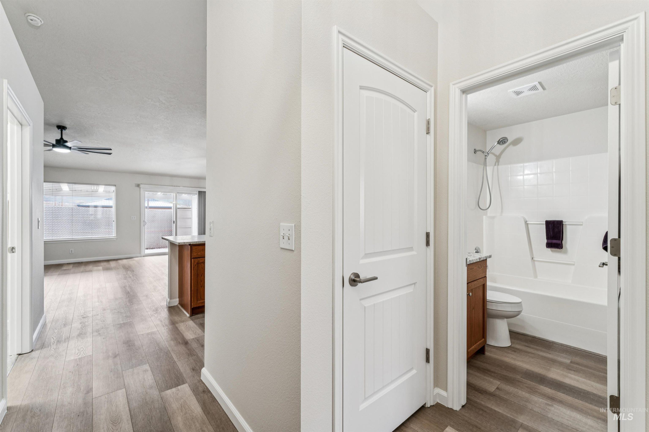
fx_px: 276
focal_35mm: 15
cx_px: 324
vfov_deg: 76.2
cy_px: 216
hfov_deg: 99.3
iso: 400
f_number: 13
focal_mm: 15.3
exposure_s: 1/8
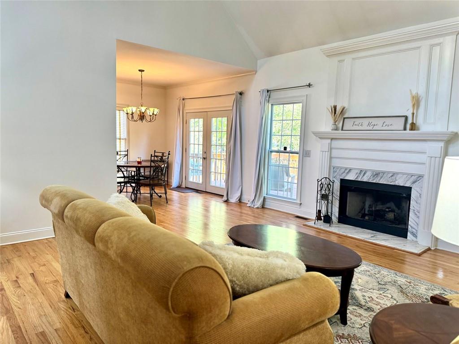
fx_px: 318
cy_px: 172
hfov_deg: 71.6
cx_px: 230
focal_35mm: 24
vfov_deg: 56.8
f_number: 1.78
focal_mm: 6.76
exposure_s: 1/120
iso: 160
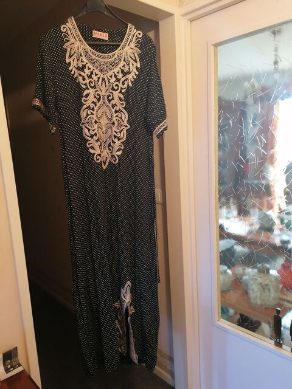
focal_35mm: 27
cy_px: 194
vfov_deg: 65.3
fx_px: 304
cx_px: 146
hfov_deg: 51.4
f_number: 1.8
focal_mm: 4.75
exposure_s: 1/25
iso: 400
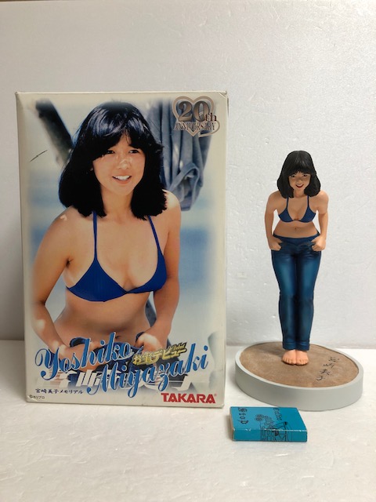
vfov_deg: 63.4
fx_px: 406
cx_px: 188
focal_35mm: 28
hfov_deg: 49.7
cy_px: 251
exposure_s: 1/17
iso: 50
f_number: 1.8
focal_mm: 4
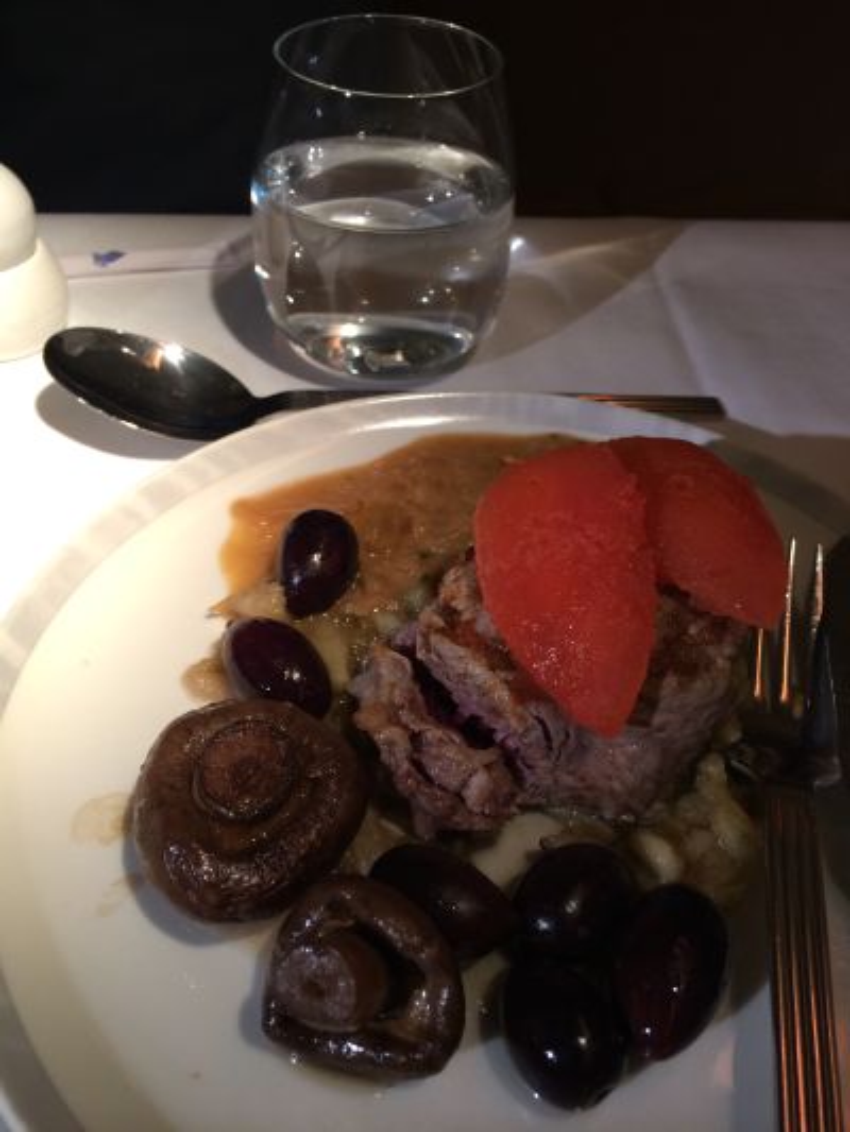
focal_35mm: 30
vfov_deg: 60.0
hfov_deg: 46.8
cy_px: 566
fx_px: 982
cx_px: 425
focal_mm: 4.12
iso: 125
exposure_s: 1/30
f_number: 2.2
═══
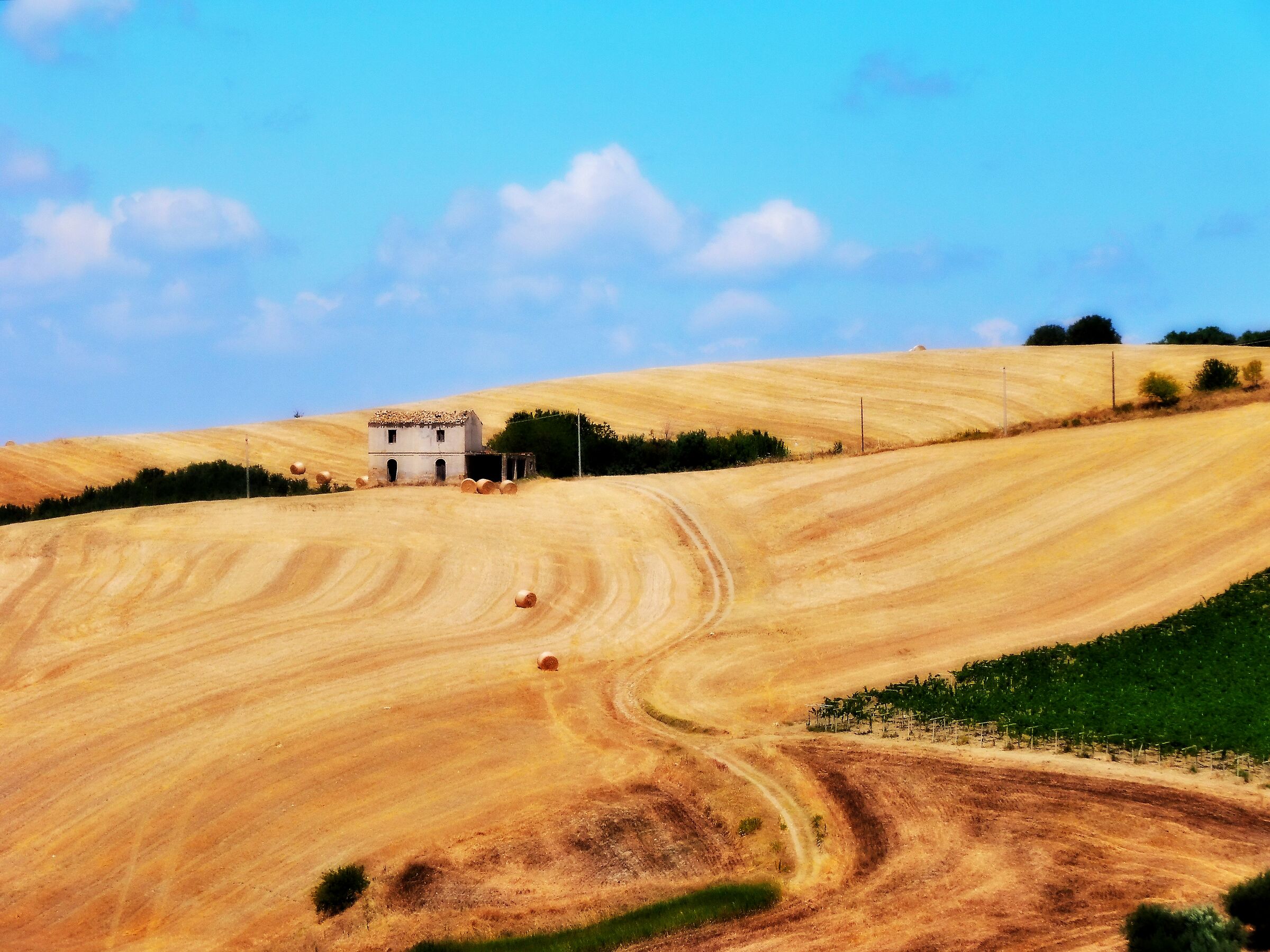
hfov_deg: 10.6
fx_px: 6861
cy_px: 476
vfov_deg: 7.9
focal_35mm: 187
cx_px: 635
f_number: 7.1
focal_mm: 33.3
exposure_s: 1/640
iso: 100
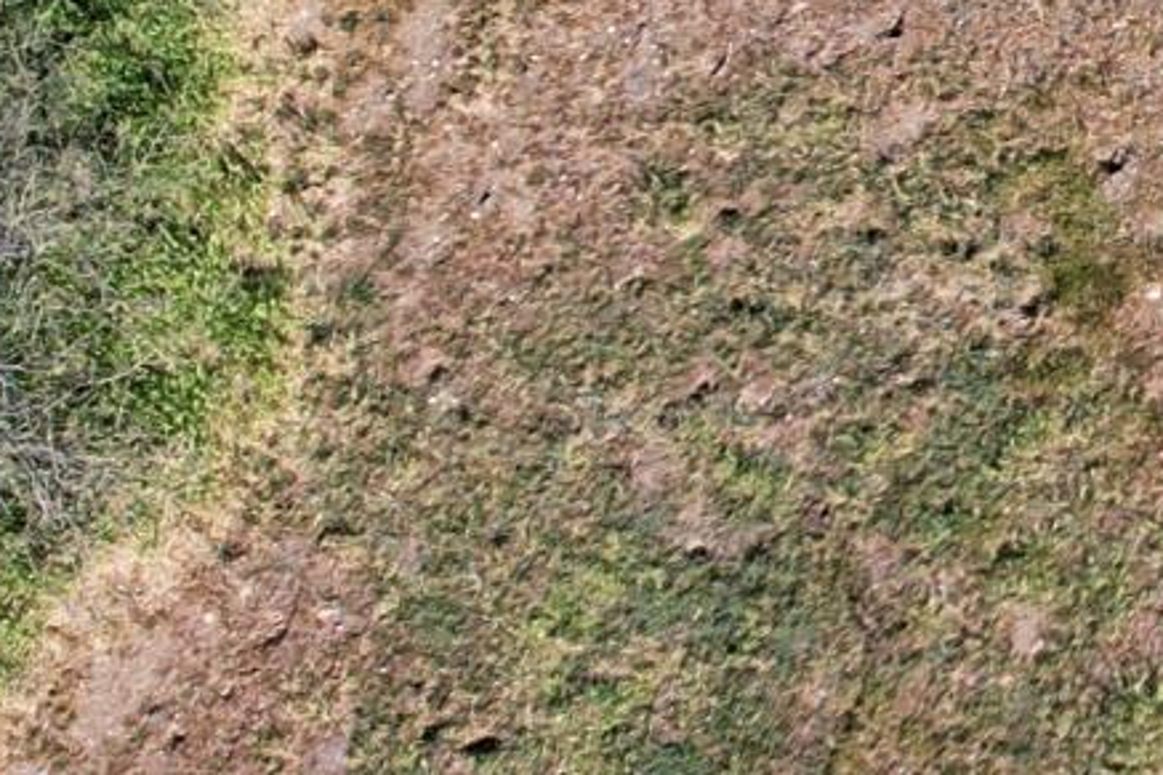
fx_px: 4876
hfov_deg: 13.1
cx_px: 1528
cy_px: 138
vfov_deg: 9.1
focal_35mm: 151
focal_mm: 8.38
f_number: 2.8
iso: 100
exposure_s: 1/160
═══
▶ **Exercise goal**:
Return word for word the lines of the listing above, starting at the line with "f_number: 7.1" and ending at the line with "exposure_s: 1/160", both included. Pictures do not belong in the copy.

▶ **Answer box**:
f_number: 7.1
focal_mm: 33.3
exposure_s: 1/640
iso: 100
fx_px: 4876
hfov_deg: 13.1
cx_px: 1528
cy_px: 138
vfov_deg: 9.1
focal_35mm: 151
focal_mm: 8.38
f_number: 2.8
iso: 100
exposure_s: 1/160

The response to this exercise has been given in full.